Why did a fix that seems so simple when looking at the changes made take two days to complete?
  • Because the issue was reported with a vague description of how to recreate it. It took me several hours to get to a reliable reproduction of the item. Some developers would have immediately gone back to the person reporting the problem and required more information before investigating. I try and do as much as I can with the information provided. I know some developers don't like having to fix bugs, and so do whatever they can to get out of it. Claiming there isn't enough is a great way to look like you're trying to help but not have to do anything. I know that reporting errors can be hard, and I'm grateful for anyone who does. I want to show appreciation for error reports by trying to do as much as possible with the information provided before asking for more details.
  • Because the reported issue was related to functionality, I'm not familiar with. The feature it was to do with was something I rarely use and is not something I've ever used in great detail. This meant it took me longer than it might to understand how to use it and the nuances of how it interacts with the software with the bug.
  • Because I took the time to investigate the real cause of the issue, not just looking at the symptoms. If some code is throwing an error, you could just wrap it in a try..catch statement and suppress the error. No error, no problem. Right? Sorry, for me, making the problem invisible isn't the same as fixing it. "Swallowing" an error can easily lead to other unexpected side-effects. I don't want to have to deal with them at a point in the future.
  • Because I investigated if there were other ways of getting to the same problem, not just the reported reproduction steps. One set of reproduction steps can easily make the error appear to be in one place when it may actually be more deep-seated. Finding the exact cause of a problem, and looking at all the ways to get there can provide valuable insights. Insights such as how the code is actually used, where there might be other places with possible (other?) problems that might need addressing, or it may show inconsistencies in the code that mean an error is caused (or handled) in one code path but not another.
  • Because I took the time to verify if there were other parts of the code that might be affected in similar ways.

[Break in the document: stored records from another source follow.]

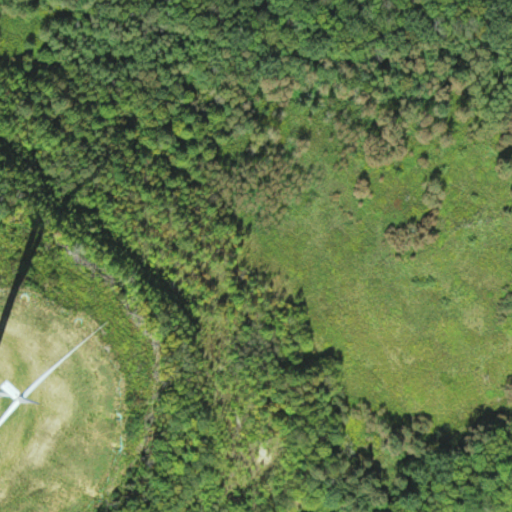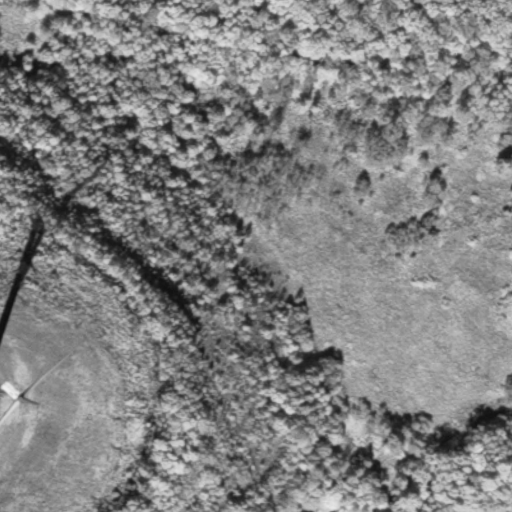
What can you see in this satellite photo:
road: (511, 47)
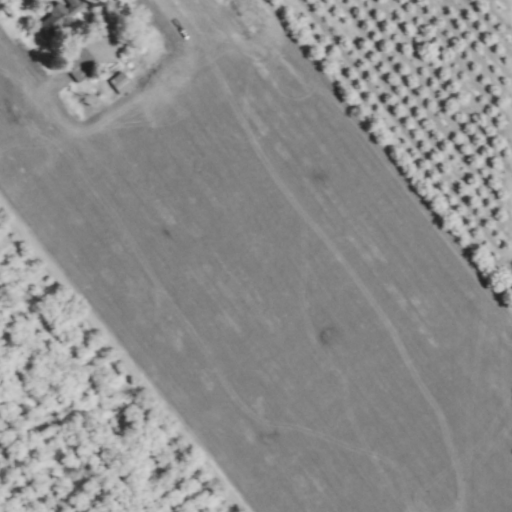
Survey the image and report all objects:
building: (57, 14)
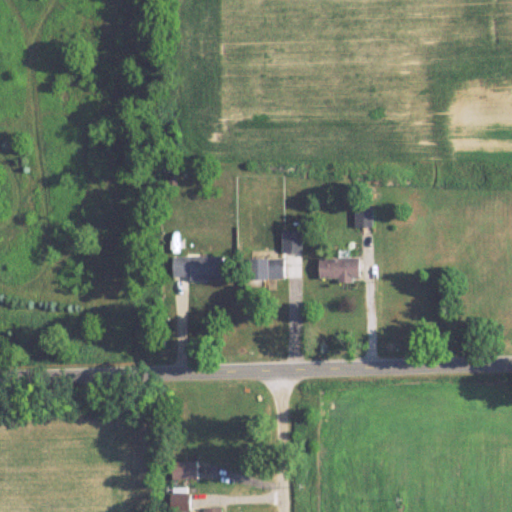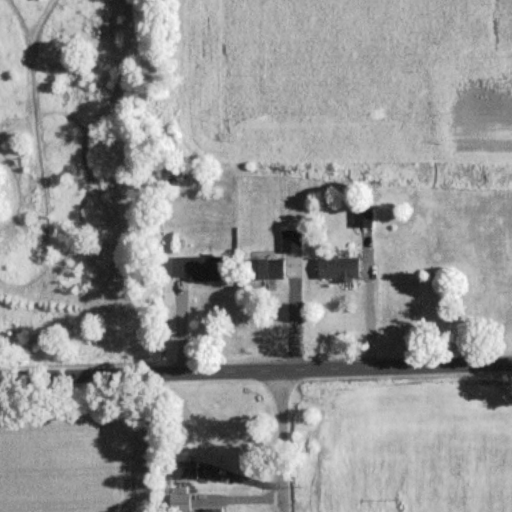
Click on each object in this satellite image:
building: (363, 218)
building: (292, 240)
building: (205, 267)
building: (265, 268)
building: (340, 269)
road: (385, 309)
road: (256, 372)
road: (284, 442)
building: (181, 502)
building: (213, 509)
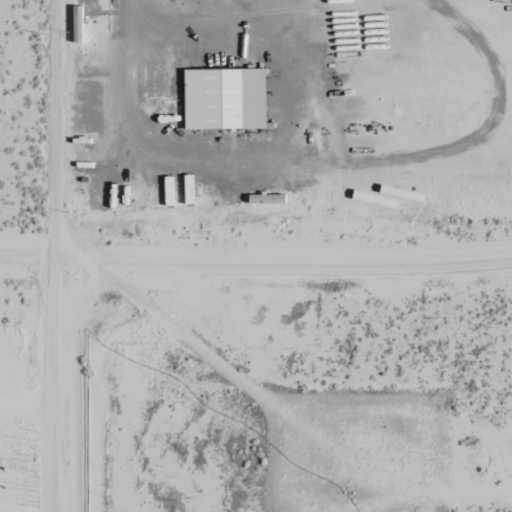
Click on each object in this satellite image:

If a mistake led to the bug, the same error could have also been made elsewhere in the code-base. Now's a great time to check. 

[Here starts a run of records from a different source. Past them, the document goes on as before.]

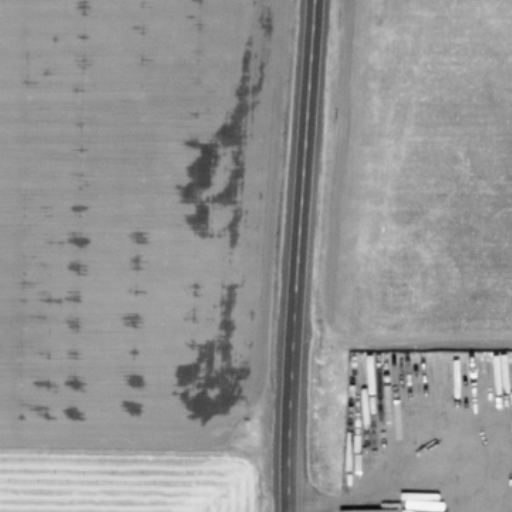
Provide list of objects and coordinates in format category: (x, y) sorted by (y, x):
crop: (441, 173)
crop: (107, 251)
road: (294, 255)
building: (368, 509)
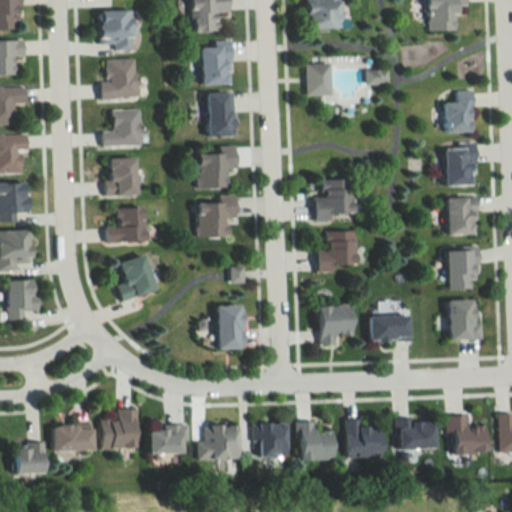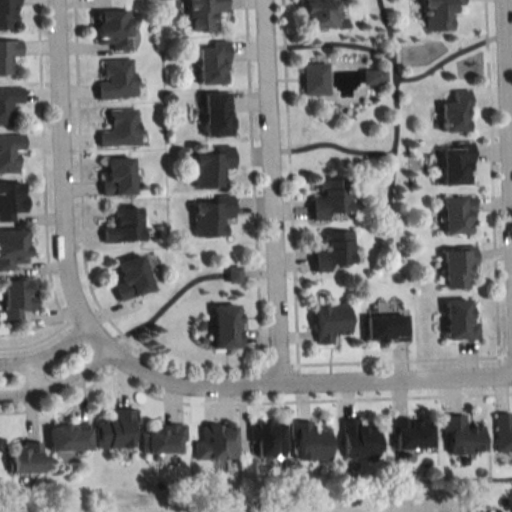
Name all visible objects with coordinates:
building: (9, 14)
building: (204, 14)
building: (322, 14)
building: (440, 14)
building: (114, 29)
building: (8, 55)
building: (214, 64)
building: (118, 79)
building: (315, 79)
building: (9, 102)
road: (507, 106)
building: (456, 112)
building: (218, 115)
building: (121, 129)
building: (11, 153)
road: (64, 163)
building: (456, 165)
building: (213, 168)
building: (119, 176)
road: (274, 189)
building: (331, 199)
building: (13, 200)
building: (459, 215)
building: (212, 216)
building: (125, 225)
building: (13, 248)
building: (334, 251)
building: (458, 268)
building: (133, 277)
building: (19, 298)
building: (460, 319)
building: (331, 322)
building: (227, 327)
building: (386, 328)
road: (48, 352)
road: (37, 373)
road: (290, 377)
road: (60, 380)
building: (117, 430)
building: (503, 433)
building: (412, 434)
building: (464, 436)
building: (70, 438)
building: (267, 439)
building: (165, 440)
building: (360, 440)
building: (215, 443)
building: (310, 443)
building: (26, 459)
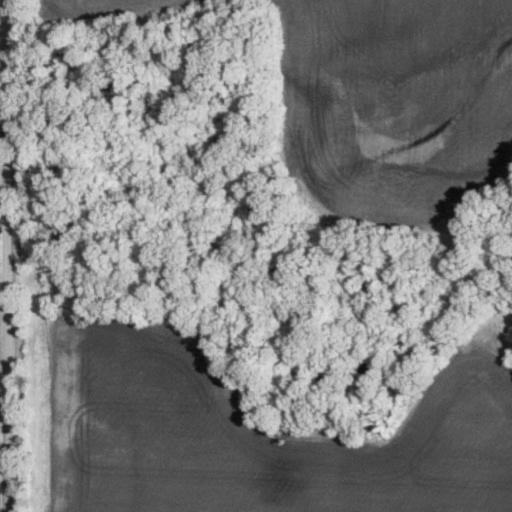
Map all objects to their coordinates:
road: (11, 256)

  • Because when I found the cause of the issue, I looked to find the simplest way of fixing it that would have minimal risk of introducing side-effects. I don't want the quickest possible fix. I want a fix that isn't likely to cause confusion or other problems in the future.
  • Because I tested the change thoroughly and verified that it addressed the problem for all the different code paths that were affected. I don't want to rely on someone else to have to test that what I've done is correct. I don't want a bug to be found in the future and for me to have to come back to this code when I've mentally moved on. Context switching is expensive and frustrating. Having a dedicated tester have to look at the "same" change again is something I want to avoid whenever possible.

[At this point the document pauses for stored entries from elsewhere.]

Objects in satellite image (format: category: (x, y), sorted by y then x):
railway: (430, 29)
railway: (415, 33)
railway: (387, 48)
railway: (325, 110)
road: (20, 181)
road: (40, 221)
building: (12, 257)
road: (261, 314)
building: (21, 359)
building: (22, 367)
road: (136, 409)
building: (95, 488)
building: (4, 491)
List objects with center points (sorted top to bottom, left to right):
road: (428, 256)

I don't like having to fix bugs. Partly because they can feel like the result of a previous failure on my part. The other reason I don't like fixing bugs is that I'd prefer to be working on new things.

What's worse than having to fix a bug?
Having to fix the same bug repeatedly.
I take the time to make sure any bug is totally fixed any time it is encountered so that it doesn't need to be faced, investigated, fixed, and tested more than once.